Steife, unrunde Bewegung: stimmt die Psyche mit auffälligen Bewegungsmustern überein?

Zwanzig gesunde Studenten (10 Männer, 10 Frauen) im durchschnittlichen Alter von 20,9 Jahren nahmen an der Untersuchung teil. Aufgrund des Depressionsfragebogens wurden bei 9 Teilnehmern (davon sieben Männer, durchschnittlicher Punktwert 44,3) milde depressive Symptome ermittelt. Die übrigen 11 Teilnehmer (drei Männer, mittlerer Punktwert 36,0 Punkte) zählten als normal bzw. psychisch unauffällig.

Im Vergleich mit dem Bewegungsablauf insgesamt unterschieden sich die Teilnehmer mit milden depressiven Symptomen von den Teilnehmern ohne Depression messbar. Dabei waren besonders vier verschiedene Bewegungsgruppen auffällig: beim symmetrischen Strecken im Liegen, Armbewegungen, Bewegungen relativ zu anderen Personen und dem einfachen Gang im Kreis. Allgemein zeigten die Teilnehmer mit depressiven Symptomen auffälligere Werte bei der Beurteilung der Bewegungsqualität, die Teilnehmer ohne depressive Symptome dagegen waren auch im Bewegungsablauf unauffällig.

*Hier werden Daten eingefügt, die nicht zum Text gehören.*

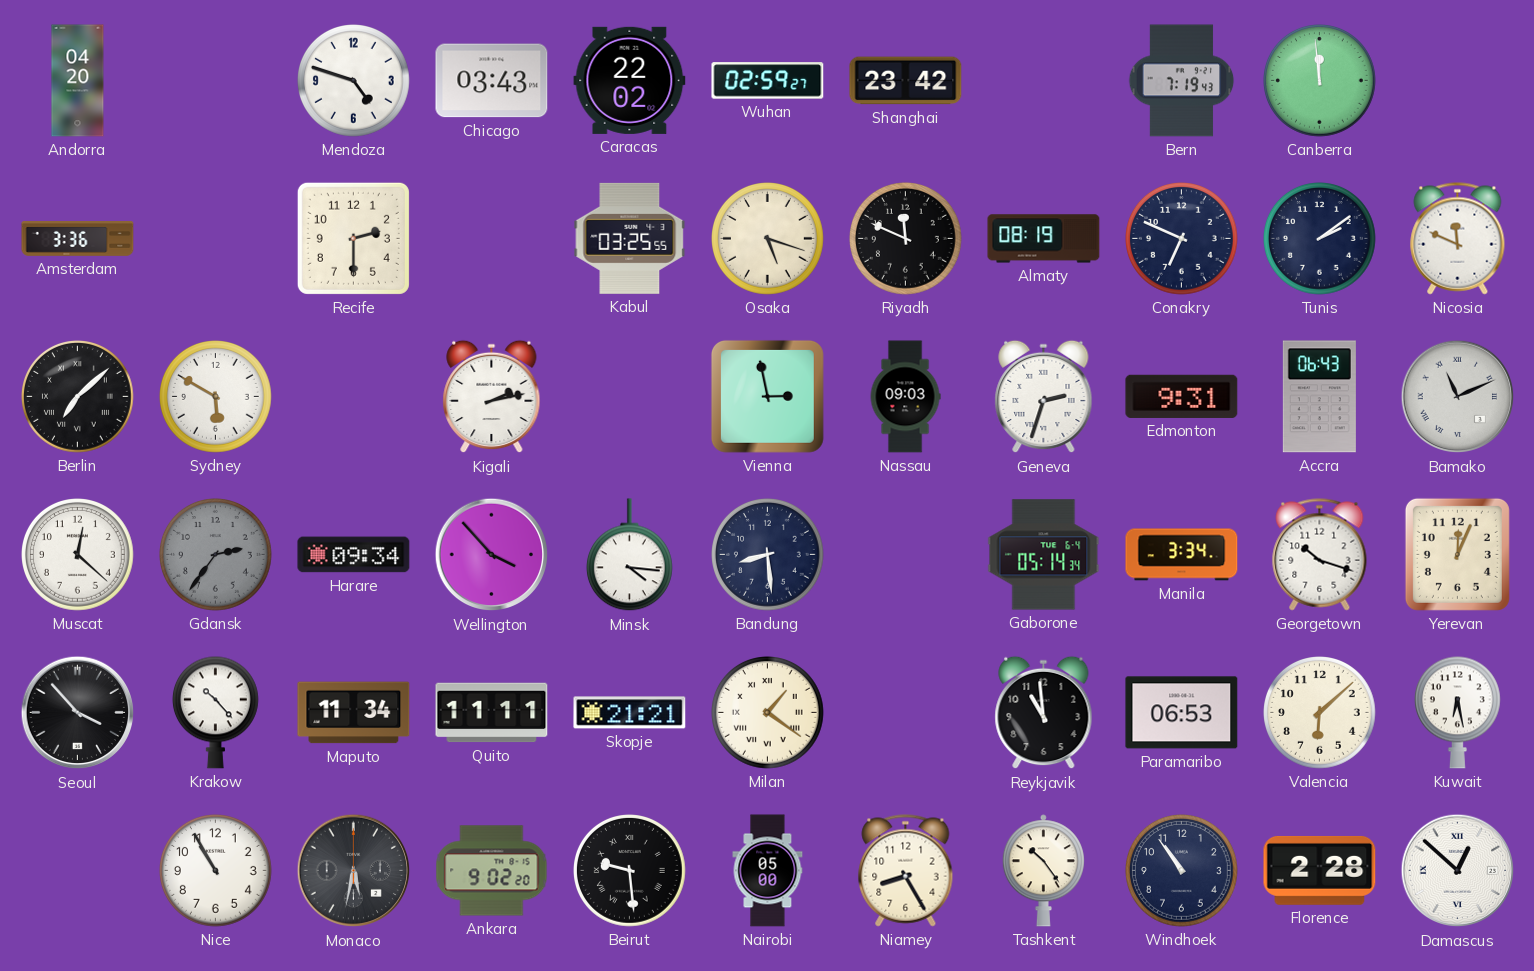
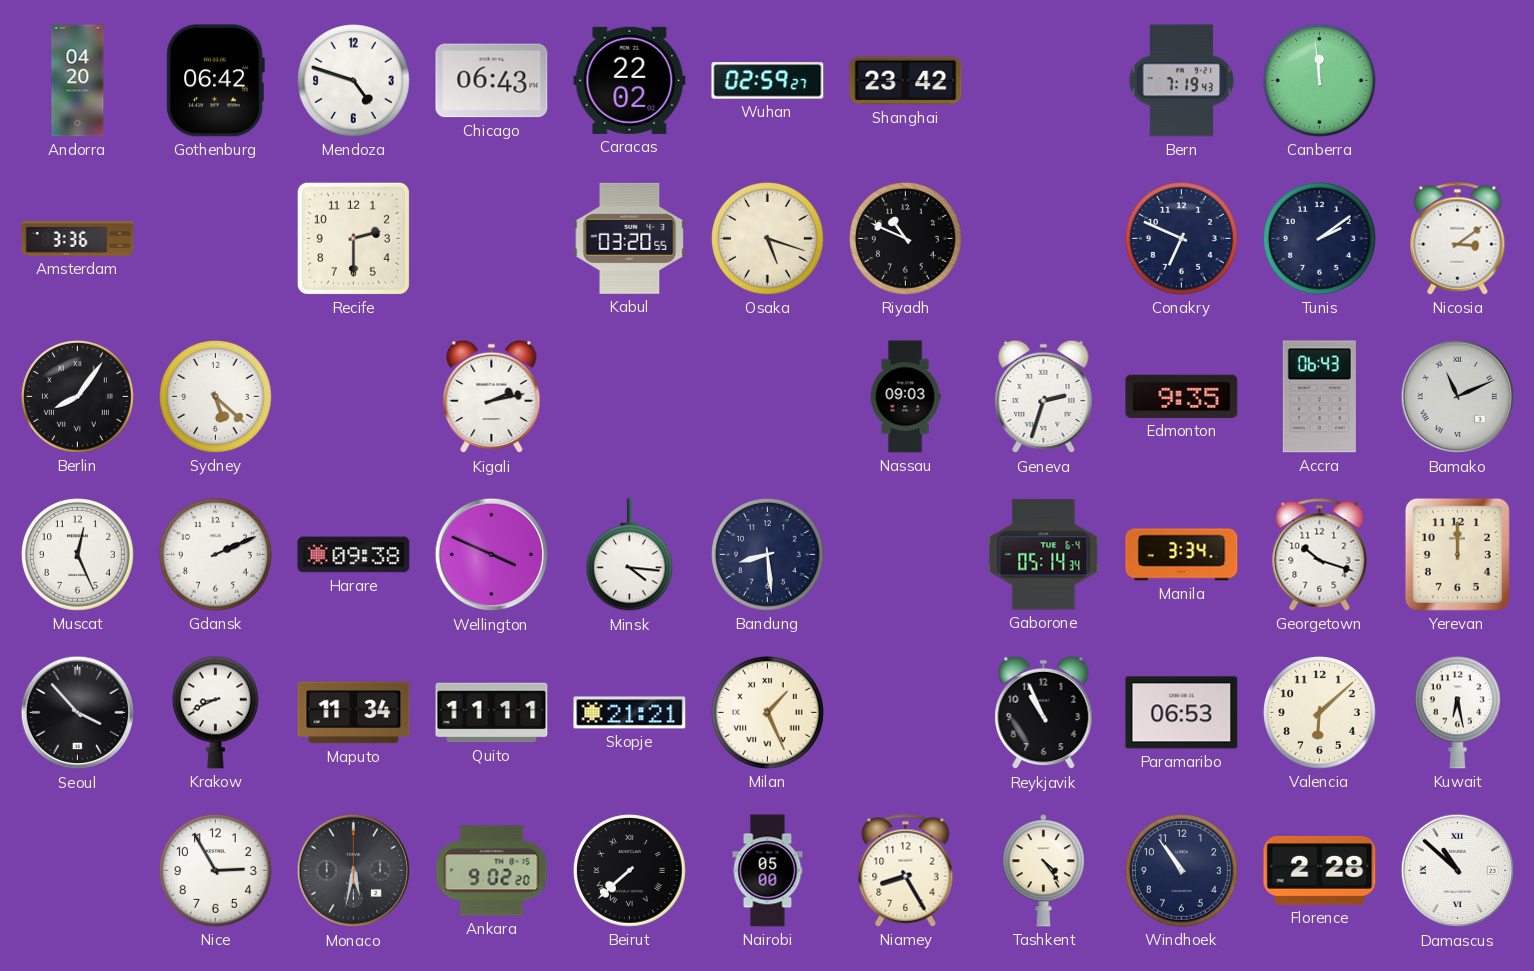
Gothenburg: none -> 06:42
Chicago: 03:43 -> 06:43
Kabul: 03:25 -> 03:20
Riyadh: 11:49 -> 10:49
Almaty: 08:19 -> none
Nicosia: 11:49 -> 3:09
Berlin: 7:08 -> 8:06
Sydney: 5:50 -> 5:22
Vienna: 2:58 -> none
Edmonton: 9:31 -> 9:35
Muscat: 12:22 -> 12:26
Gdansk: 2:36 -> 2:11
Gdansk dial: grey -> white
Harare: 09:34 -> 09:38
Wellington: 3:53 -> 3:49
Yerevan: 12:04 -> 12:00
Krakow: 10:23 -> 8:41
Milan: 1:21 -> 1:26
Reykjavik: 10:59 -> 10:56
Nice: 10:55 -> 2:55
Beirut: 9:29 -> 7:38
Tashkent: 10:24 -> 4:24
Damascus: 12:52 -> 10:52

Ein stimmiges Bild: Bewegungsqualität und depressive Symptome

Zusammenfassend zeigte diese Untersuchung eine Übereinstimmung zwischen depressiven Symptomen und Bewegungsqualität. Manche Aspekte der BARS-Beurteilung der Bewegungsabläufe scheinen dabei besonders depressive Symptome widerzuspiegeln. Damit könnte die Beurteilung der Bewegungsqualität auch eine Möglichkeit zur Früherkennung depressiver Episoden bieten. Ob im Umkehrschluss eine physiotherapeutische Behandlung der Bewegungsabläufe auch auf die psychischen Symptome rückwirken könnte, ist bisher noch unklar. Die Studie war zudem mit körperlich gesunden jungen Teilnehmern mit höchstens milden depressiven Symptomen durchgeführt worden – wie weit sich die Ergebnisse also auf stärkere Depressionen oder Betroffene mit Begleiterkrankungen ausdehnen lässt, muss in weiteren Studien mit mehr Teilnehmern untersucht werden.